Appena 38mila abitanti, appena 50 km da Roma, ma Cerveteri si appresta a far molto rumore. La decisione del consiglio comunale di affiancare il vessillo di Cerveteri da quello della pace sulla facciata del palazzo, h infatti suscitato la reazione di Casapound, che ha chiesto la rimozione di “qualsivoglia bandiera non istituzionale dal fianco del Tricolore e delle altre previste dalla legge”, arrivando ad inoltrare un esposto alla Prefettura di Roma. A suscitare nuove polemiche la risposta del vice prefetto vicario di Roma, Enza Caporale, che ha appunto risposto che secondo la normativa vigente “non è consentito affiancare” al Tricolore, alla bandiera europea e agli altri simboli istituzionali “ulteriori vessilli che non siano espressione di enti o amministrazioni pubbliche”. Precisando però come all’ente locale “non è impedita la possibilita’ di esporre la bandiera della Pace ma dovra’ farlo issandola in posizione distante e ben separata dalle bandiere istituzionali”.

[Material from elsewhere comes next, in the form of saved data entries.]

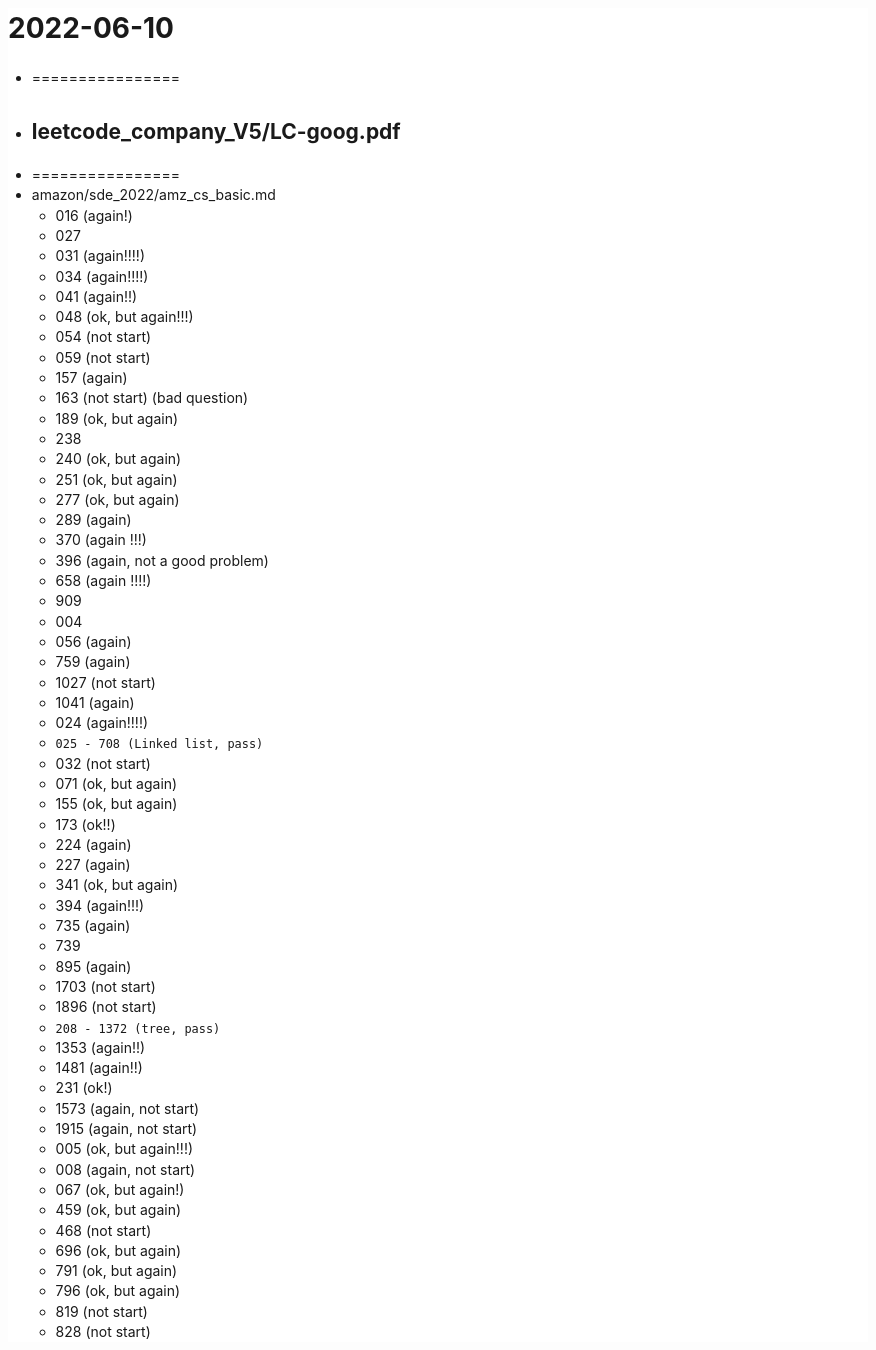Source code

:# 2022-06-10
- ================
- leetcode_company_V5/LC-goog.pdf
	- 
- ================
- amazon/sde_2022/amz_cs_basic.md
	- 016 (again!)
	- 027
	- 031 (again!!!!)
	- 034 (again!!!!)
	- 041 (again!!)
	- 048 (ok, but again!!!)
	- 054 (not start)
	- 059 (not start)
	- 157 (again)
	- 163 (not start) (bad question)
	- 189 (ok, but again)
	- 238
	- 240 (ok, but again)
	- 251 (ok, but again)
	- 277 (ok, but again)
	- 289 (again)
	- 370 (again !!!)
	- 396 (again, not a good problem)
	- 658 (again !!!!)
	- 909
	- 004
	- 056 (again)
	- 759 (again)
	- 1027 (not start)
	- 1041 (again)
	- 024 (again!!!!)
	- `025 - 708 (Linked list, pass)`
	- 032 (not start)
	- 071 (ok, but again)
	- 155 (ok, but again)
	- 173 (ok!!)
	- 224 (again)
	- 227 (again)
	- 341 (ok, but again)
	- 394 (again!!!)
	- 735 (again)
	- 739
	- 895 (again)
	- 1703 (not start)
	- 1896 (not start)
	- `208 - 1372 (tree, pass)`
	- 1353 (again!!)
	- 1481 (again!!)
	- 231 (ok!)
	- 1573 (again, not start)
	- 1915 (again, not start)
	- 005 (ok, but again!!!)
	- 008 (again, not start)
	- 067 (ok, but again!)
	- 459 (ok, but again)
	- 468 (not start)
	- 696 (ok, but again)
	- 791 (ok, but again)
	- 796 (ok, but again)
	- 819 (not start)
	- 828 (not start)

Immediata la risposta del sindaco Pascucci, lista Italia in Comune, in carica dal 2012, che accusa due pesi e due misure nel caso del palazzo nel centro di Roma occupato da Casapound: “La bandiera della pace non è un simbolo politico ma rappresenta l’adesione della nostra città ai valori della pace e della fratellanza che sono scritti nella Costituzione – ha dichirato Pascucci Sorprende che la Prefettura risponda in modo così celere a CasaPound su una vicenda francamente priva di senso, mentre da cinque mesi omette di rispondere al sottoscritto, in qualità di consigliere della Città Metropolitana, sulla vicenda a tutti nota della sede del loro partito a Roma, occupata da oltre 15 anni”. I
l sindaco di Cerveteri sottolinea “Mi chiedo come mai il ministro Salvini, il prefetto di Roma e la sindaca Raggi, così sensibili alla legalità e agli sgomberi, riescano a trovare il tempo per occuparsi di una bandiera della pace e non di un partito che inneggia al fascismo occupando una sede del demanio pubblico”.